In a Unix system, executable files may be located in many different places. Your path environment variable tells the shell where to look when you execute a particular command. It does this by storing a colon-separated string of paths, the order of which determines which executable is executed if there are multiple files with the same name. Whenever you execute a command, the shell searches through each path, in order, until it finds the first executable name matching your command.

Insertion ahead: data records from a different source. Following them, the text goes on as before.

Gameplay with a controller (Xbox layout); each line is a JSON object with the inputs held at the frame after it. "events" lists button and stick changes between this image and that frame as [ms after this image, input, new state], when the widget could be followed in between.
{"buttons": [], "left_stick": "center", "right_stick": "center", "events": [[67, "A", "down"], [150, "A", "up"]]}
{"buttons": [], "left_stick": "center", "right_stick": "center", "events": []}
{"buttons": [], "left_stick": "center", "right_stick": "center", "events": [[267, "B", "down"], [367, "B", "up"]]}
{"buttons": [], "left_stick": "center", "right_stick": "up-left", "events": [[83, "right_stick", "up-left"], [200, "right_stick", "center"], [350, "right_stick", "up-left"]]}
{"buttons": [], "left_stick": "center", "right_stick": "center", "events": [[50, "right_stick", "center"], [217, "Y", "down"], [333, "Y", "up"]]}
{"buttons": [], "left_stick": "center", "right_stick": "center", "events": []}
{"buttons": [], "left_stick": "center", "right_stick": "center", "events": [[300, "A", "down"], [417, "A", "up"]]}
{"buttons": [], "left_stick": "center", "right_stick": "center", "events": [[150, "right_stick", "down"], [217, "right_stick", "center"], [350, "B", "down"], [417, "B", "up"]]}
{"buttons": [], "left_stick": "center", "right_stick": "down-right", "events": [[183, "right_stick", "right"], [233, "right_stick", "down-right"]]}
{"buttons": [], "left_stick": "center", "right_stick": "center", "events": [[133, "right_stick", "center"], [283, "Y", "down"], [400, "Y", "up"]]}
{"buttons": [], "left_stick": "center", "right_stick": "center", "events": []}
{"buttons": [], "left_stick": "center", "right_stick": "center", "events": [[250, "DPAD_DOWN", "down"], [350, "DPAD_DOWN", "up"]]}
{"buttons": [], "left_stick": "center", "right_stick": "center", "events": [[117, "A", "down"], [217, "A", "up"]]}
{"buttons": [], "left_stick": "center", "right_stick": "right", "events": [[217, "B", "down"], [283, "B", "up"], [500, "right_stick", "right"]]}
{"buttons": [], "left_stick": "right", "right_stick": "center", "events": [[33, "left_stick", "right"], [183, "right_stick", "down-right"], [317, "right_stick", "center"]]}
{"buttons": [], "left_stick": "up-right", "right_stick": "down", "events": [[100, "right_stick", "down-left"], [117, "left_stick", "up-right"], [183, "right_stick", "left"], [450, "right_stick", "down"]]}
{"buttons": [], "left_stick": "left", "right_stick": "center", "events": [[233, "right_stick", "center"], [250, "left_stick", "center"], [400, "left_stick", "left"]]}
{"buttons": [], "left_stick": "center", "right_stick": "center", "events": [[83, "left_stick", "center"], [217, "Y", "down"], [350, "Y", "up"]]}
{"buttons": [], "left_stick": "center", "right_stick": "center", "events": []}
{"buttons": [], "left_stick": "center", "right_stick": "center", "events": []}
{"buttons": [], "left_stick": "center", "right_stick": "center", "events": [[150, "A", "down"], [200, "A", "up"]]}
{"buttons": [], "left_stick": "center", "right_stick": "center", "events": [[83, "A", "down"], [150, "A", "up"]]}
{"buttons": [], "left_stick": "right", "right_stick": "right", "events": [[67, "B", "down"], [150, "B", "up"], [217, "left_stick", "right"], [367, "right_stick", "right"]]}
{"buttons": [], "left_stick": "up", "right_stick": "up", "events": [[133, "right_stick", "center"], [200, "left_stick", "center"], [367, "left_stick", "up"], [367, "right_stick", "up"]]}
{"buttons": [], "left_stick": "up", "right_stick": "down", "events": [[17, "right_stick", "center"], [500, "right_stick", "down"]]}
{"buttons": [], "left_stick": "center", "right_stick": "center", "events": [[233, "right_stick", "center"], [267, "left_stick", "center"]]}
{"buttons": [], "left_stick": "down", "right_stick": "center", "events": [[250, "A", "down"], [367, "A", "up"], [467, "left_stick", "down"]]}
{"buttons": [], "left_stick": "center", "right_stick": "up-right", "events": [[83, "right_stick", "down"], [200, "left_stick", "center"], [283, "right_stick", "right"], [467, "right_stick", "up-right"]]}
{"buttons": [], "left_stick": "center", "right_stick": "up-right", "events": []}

At any point, you can check the value of your path by echoing it from your shell:

$ echo $PATH
/usr/bin:/bin:/usr/sbin:/sbin:/usr/local/bin

Let's say you wanted to run a command like ls; the shell would search your path, find the matching executable at /bin/ls, and run it.

The trojan horse

I recently gave the following advice on Twitter:

Let's explore why this is bad.

Most people (and scripts) don't use fully qualified paths when executing commands. As a result, the shell will always try to find the first match from your path. Assume your path has been modified to prepend $HOME/.local/bin as in the bad example above. Your path should now look something like this:

$ echo $PATH
$HOME/.local/bin:/usr/bin:/bin:/usr/sbin:/sbin:/usr/local/bin

Now, assume there is a second copy of ls which lives in $HOME/.local/bin. The next time you try to list your current directory, it's going to run the copy in $HOME/.local/bin and not the system's executable in /bin. In a best-case scenario, you have multiple copies of the same binary, and the impact is minimal. In a worst-case scenario, the doppelganger file runs something entirely unexpected, or even malicious. This can escalate quickly.

What can we do?

The easiest advice is to ensure your system's paths always come first. You can override your path variable at any time by setting and exporting it. As a test, you can do this manually in your shell, and if everything looks good you can store this in your shell's rc file for persistence. (For example .bashrc for bash users, or .zshrc for zsh users.)

Realistically, your path really should start with the following:

/usr/bin:/bin:/usr/sbin:/sbin:/usr/local/bin

Then, any additional paths can be appended as needed. We can manually re-oder the bad example above like this:

$ export PATH=/usr/bin:/bin:/usr/sbin:/sbin:/usr/local/bin:$HOME/.local/bin

And our shell will execute the proper system binaries when needed.

What if we want to supercede system tools?

In general, it's bad practice to do this. You really have to understand the impacts of upgrading core pieces of your OS before you try to do this. Superceding system binaries can have unintended side effects if other parts of the system are relying on specific versions of functionality. But if you really need to, there are two ways to go about it:

  • (Riskier) Overwrite the system binary with a newer version (not recommended.)

  • (Less risky) Place a second copy in a path like /opt/bin, and use the fully qualified path to call that version. (As @PineberryFox put it, "full paths are your friend.")

But, is this actually dangerous?

You may be tempted to believe the only way an attacker could abuse this would be to have access to your profile or filesystem, but there are many ways this could be exploited.

A very common thing I see is tooling with package managers prepending paths to your system's path. Things like homebrew, npm, python, rust, etc. Package managers are constantly the targets of hundreds and thousands of continuous supply chain attacks. As some examples, this article on npm, or this articke on pypi, and countless others. All it takes is one bad dependency, or even one bad dependency of a dependency of a dependency, to put malicious code on your system.

At the end of the day, when the fix is as trivial as exporting a new version of your path, why not give yourself this extra layer of protection?